Among the entries below, copy every line that carries the word "register".

● ● ● ●

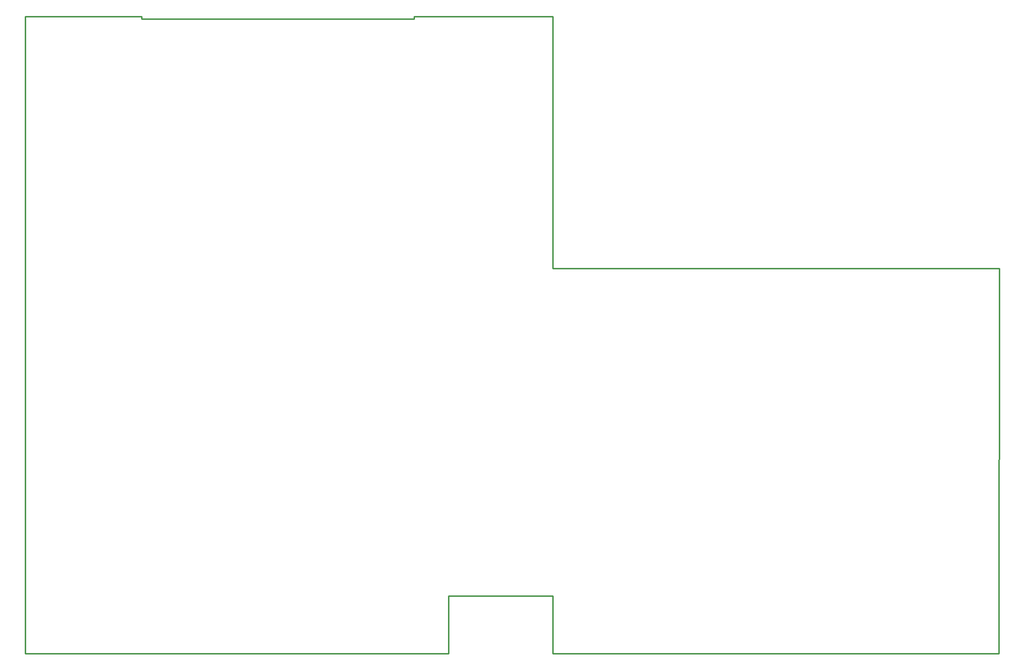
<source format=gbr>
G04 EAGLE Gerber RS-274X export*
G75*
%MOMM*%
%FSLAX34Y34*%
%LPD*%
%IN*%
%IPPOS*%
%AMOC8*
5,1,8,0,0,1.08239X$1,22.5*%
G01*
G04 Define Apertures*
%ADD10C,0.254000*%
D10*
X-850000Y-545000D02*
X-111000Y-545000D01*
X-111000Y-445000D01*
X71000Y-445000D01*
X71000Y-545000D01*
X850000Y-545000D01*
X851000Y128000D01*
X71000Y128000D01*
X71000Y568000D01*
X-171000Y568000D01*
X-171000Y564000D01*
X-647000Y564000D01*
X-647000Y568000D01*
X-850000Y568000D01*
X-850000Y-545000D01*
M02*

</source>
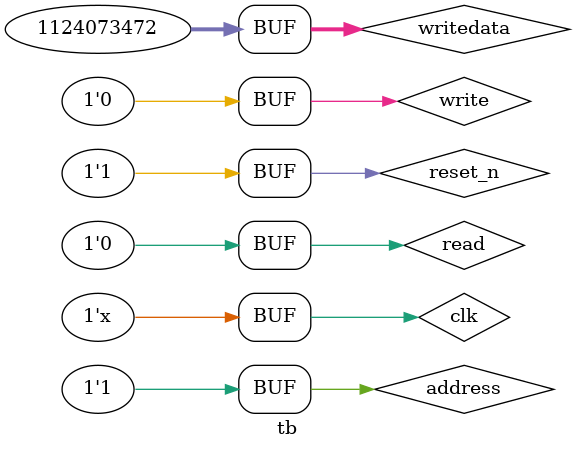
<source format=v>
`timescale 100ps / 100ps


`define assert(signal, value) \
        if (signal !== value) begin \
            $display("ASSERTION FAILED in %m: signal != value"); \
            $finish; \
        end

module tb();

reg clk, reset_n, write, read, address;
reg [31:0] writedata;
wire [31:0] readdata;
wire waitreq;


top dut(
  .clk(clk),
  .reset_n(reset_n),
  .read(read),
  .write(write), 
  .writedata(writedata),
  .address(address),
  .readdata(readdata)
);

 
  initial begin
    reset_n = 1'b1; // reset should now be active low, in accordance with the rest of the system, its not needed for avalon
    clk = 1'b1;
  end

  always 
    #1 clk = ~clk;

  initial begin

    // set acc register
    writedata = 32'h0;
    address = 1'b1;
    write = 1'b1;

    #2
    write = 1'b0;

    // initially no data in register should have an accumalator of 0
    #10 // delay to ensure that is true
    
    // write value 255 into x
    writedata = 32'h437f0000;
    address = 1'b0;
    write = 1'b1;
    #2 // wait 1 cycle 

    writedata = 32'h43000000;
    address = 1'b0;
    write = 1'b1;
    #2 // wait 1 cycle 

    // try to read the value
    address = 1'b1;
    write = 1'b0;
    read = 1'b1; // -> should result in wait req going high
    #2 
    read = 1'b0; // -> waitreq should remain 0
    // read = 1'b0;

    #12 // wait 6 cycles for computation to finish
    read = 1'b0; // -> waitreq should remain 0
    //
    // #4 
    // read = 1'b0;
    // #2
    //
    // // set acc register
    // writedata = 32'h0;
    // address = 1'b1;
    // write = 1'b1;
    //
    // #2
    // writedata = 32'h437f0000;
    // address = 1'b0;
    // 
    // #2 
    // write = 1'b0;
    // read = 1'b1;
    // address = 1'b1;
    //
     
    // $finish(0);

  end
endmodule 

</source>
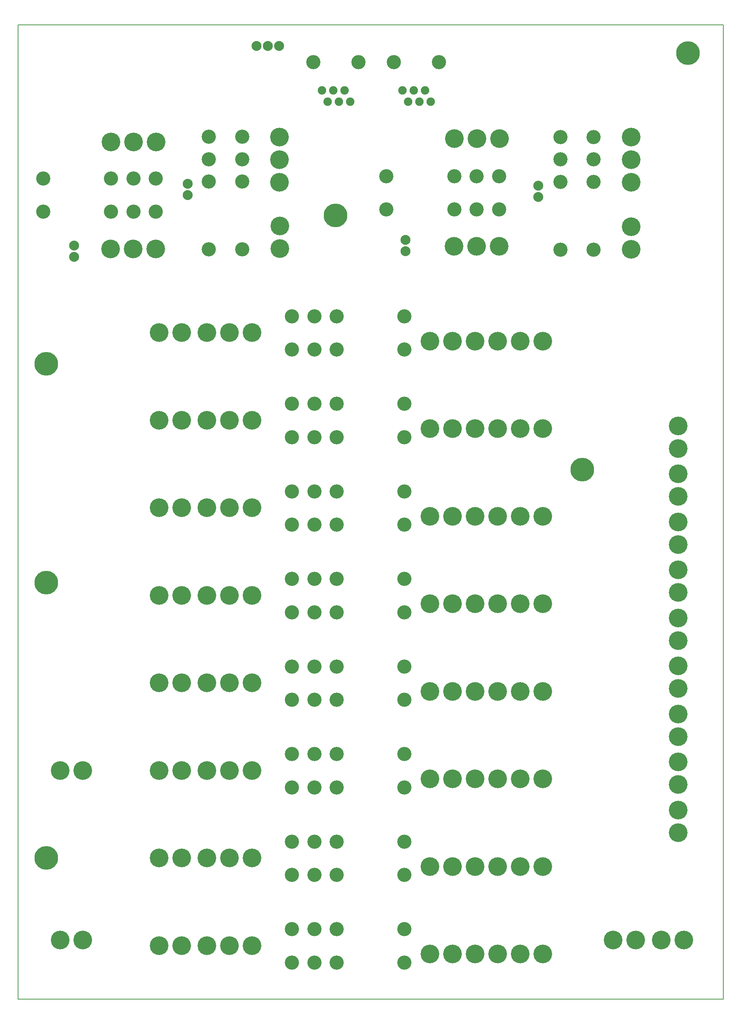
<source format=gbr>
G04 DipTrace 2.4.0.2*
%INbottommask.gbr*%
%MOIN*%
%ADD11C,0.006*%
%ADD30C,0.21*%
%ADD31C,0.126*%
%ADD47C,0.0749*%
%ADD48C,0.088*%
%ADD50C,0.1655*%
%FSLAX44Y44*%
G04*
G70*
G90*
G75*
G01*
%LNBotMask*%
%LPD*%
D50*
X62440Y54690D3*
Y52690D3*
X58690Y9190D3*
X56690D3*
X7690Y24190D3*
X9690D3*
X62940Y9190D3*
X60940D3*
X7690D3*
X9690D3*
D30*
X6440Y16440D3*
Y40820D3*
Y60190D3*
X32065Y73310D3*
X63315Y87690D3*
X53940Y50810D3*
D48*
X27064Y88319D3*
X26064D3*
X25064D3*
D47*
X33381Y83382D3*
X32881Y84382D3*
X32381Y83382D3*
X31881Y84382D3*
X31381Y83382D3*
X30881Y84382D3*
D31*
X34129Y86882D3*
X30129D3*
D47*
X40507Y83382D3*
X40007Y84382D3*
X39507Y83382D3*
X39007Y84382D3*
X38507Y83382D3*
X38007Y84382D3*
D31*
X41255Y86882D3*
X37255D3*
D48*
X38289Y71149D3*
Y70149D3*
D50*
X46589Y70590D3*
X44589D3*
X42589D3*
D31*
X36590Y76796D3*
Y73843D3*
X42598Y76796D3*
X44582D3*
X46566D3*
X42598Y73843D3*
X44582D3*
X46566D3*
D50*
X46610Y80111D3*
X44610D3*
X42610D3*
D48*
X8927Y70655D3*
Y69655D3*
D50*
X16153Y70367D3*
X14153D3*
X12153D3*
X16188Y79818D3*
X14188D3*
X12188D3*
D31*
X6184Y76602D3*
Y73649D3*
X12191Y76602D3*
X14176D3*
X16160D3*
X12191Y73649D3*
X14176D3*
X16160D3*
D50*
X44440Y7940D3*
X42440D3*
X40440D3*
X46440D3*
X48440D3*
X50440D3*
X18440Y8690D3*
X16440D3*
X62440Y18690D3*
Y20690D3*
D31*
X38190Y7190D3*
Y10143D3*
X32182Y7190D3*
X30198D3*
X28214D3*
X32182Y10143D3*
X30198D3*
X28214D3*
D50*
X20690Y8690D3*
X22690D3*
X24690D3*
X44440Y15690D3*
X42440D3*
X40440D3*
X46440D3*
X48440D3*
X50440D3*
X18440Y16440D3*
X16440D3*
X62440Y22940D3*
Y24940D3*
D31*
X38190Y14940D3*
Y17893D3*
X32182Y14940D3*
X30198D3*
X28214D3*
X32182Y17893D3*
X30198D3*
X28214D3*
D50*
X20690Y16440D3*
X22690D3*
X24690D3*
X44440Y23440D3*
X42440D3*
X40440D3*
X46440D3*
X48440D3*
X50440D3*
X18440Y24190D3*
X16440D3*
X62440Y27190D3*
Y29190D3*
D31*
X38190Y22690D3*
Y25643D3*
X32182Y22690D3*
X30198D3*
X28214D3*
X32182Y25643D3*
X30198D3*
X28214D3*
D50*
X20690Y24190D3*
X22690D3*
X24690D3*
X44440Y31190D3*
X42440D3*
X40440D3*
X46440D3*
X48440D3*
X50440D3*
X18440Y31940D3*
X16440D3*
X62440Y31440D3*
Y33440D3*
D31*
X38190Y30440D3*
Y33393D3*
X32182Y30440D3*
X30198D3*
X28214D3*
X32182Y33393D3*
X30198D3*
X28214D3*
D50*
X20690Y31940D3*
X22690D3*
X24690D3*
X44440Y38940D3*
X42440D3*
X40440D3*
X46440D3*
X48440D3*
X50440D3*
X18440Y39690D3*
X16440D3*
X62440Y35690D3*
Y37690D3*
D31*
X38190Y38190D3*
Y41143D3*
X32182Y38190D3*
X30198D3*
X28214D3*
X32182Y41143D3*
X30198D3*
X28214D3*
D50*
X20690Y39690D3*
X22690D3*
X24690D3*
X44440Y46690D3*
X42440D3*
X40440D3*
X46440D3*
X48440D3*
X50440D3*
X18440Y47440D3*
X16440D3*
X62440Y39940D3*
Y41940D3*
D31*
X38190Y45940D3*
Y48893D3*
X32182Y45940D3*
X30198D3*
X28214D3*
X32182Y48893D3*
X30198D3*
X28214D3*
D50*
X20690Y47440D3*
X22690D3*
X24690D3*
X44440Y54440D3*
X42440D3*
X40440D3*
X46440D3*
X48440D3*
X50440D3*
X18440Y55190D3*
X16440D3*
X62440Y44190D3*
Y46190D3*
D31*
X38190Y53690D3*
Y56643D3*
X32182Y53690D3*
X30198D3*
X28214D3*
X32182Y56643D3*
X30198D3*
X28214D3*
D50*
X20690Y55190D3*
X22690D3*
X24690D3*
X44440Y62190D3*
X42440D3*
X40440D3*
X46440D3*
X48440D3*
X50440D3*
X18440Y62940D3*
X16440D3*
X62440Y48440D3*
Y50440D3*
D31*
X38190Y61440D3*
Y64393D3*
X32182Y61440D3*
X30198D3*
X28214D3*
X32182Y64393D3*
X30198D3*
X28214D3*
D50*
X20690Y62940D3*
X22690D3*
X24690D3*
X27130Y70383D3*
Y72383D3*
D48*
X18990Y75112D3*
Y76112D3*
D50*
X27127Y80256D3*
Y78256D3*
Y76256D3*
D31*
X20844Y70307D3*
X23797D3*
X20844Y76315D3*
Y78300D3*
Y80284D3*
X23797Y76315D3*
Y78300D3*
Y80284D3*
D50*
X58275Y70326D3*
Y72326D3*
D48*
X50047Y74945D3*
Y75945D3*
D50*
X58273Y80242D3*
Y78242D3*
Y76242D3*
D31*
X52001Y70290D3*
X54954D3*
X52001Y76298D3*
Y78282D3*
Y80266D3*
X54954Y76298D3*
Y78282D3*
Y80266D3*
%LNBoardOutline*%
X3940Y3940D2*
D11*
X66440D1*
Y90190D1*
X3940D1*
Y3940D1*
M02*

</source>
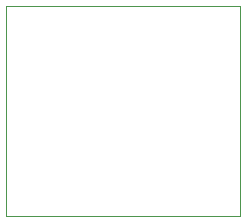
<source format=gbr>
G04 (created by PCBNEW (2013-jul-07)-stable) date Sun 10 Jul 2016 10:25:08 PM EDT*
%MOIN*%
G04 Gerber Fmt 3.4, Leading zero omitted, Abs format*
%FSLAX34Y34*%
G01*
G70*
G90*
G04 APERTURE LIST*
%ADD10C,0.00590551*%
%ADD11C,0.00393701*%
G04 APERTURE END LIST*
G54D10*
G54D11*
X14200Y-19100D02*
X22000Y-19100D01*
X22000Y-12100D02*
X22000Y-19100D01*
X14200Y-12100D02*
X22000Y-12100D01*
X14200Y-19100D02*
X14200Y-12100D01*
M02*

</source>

● ● ● ●

▶ **Solved exercise**:
    // set acc register
    // initially no data in register should have an accumalator of 0
    // // set acc register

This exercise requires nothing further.